Praktycznie cały dzień spędziłam u chłopaków. Nathan cały czas się mnie dopytywał o co chodzi, że tak mnie zarywa. Odpowiadałam mu, że to skurcz. On mi jednak nie wierzył. Siłą wcisnął mnie do samochodu i zawiózł do szpitala. Całą drogę mówiłam mu, że to nie jest konieczne, ale on uważał swoje.

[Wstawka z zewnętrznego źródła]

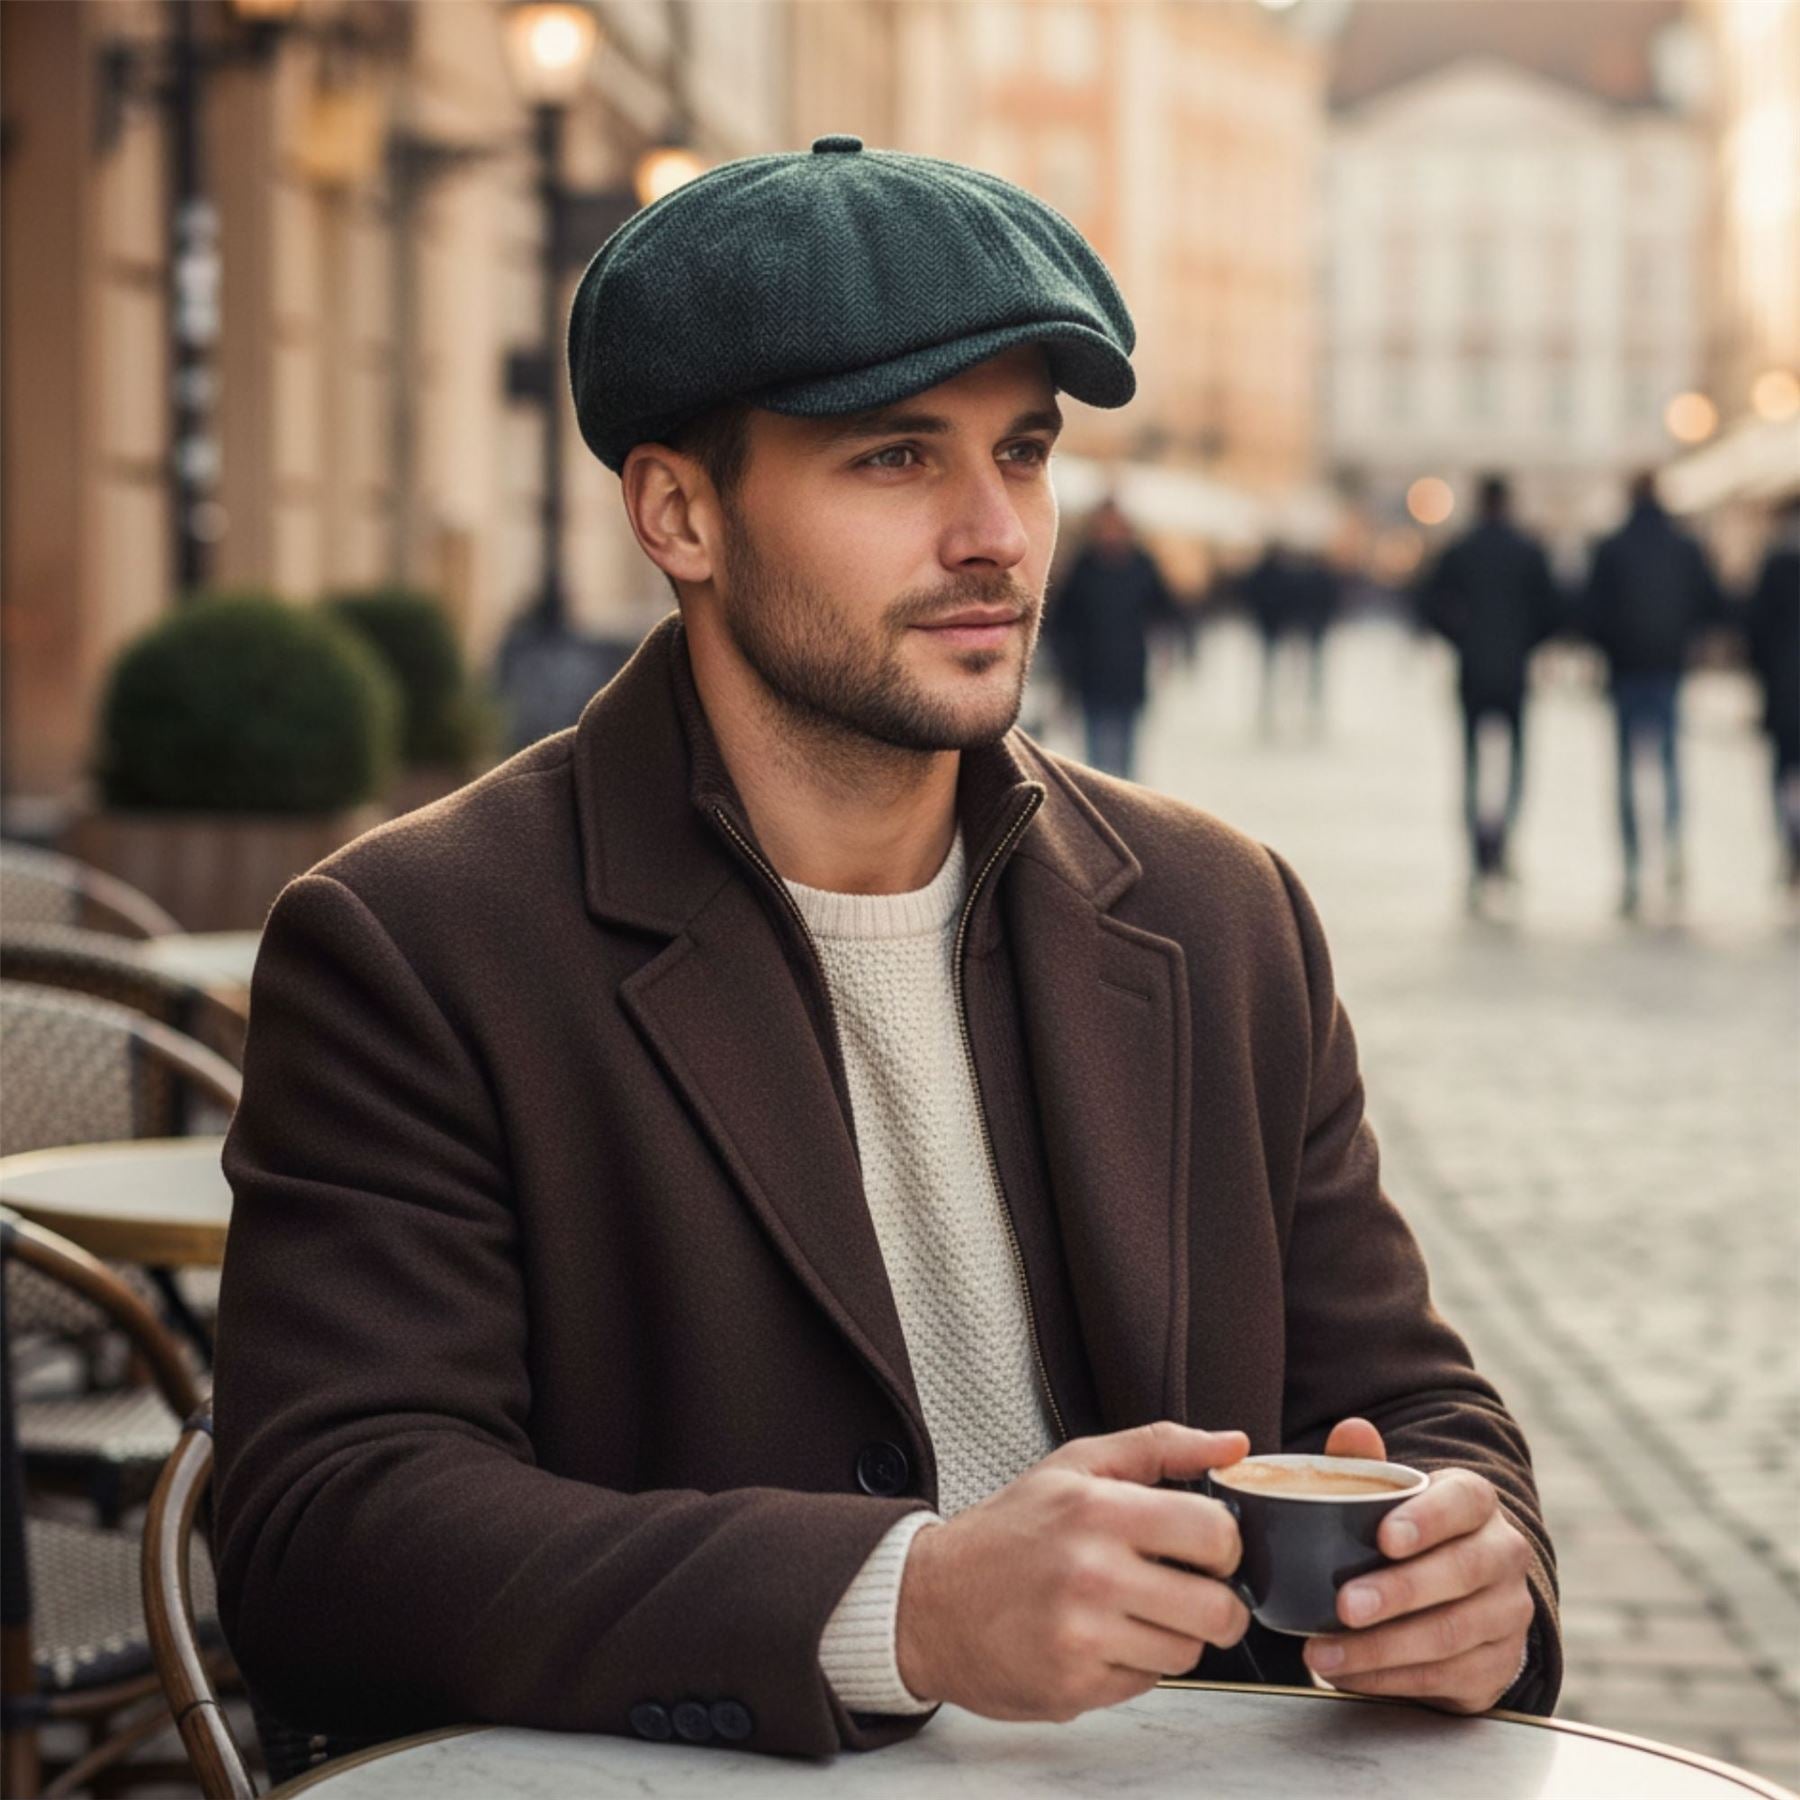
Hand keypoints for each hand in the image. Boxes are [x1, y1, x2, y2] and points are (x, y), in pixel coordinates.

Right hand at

Kiedy byliśmy już pod szpitalem, nie chciałam wysiąść z samochodu, więc Nath znów na siłę. Weszliśmy do szpitala. Od razu usiadłam na ławce, a chłopak poszedł do recepcji. Byłam na niego wkurzona. Kiedy podszedł do mnie, zadowolony, że wszystko załatwił, spojrzałam na niego ze wściekłą miną.
- Lekarz zaraz przyjdzie. - powiedział.
- Nie nienawidzę cię. - syknęłam.
- Czyli, że mnie lubisz. - uśmiechnął się.
- Nie. - założyłam ręce na piersi i oparłam się. Po chwili stał przed nami lekarz. Razem z pielęgniarką zabrali mnie na salę. Tam coś się działo, ale nie pamiętam co. Wiem, że lekarz dał mi jeszcze jakieś leki, a babka wbiła mi igłę, czytaj była to szczepionka.
- Powiedziałaś komuś o chorobie? - zapytał się mnie lekarz piszą coś w mojej karcie.
- Yhm, nie. - odpowiedziałam zgodnie z prawdą.
- Dlaczego? - spojrzał się na mnie i poprawił okulary.
- Bałam się. Nie chcę żeby ktoś wiedział.
- A rodzina? Matka? Siostra? - zapytał, a ja pokiwałam głową na ' nie '. - Pani Smith, proszę zawołać tego chłopaka co jest z Maddie.
- Po co on?! - poderwałam się z miejsca.
- Bo jest potrzebny. - odpowiedział mi lekarz. W tym samym czasie przyszedł Nathan z pielęgniarką.
- Coś się stało, doktorze? - zapytał.
- Nie. Możemy już iść? - odpowiedziałam za lekarza.
- Proszę się uspokoić. - upomniał mnie. - Pani Curtis jest dla pana kim? - dodał.
- Przyjaciółką. - odpowiedział Nath. Coś czuję, że ta rozmowa dąży do ujawnienia mojej choroby.
- Yhm, dobrze. - znów poprawił swoje okulary. - Pana przyjaciółka ma chorobę. Kiedy była po wypadku w szpitalu, wykryliśmy ją.
- Przepraszam, chyba nie rozumiem. Jak to chorobę? Jaką? - przerwał mu Nath.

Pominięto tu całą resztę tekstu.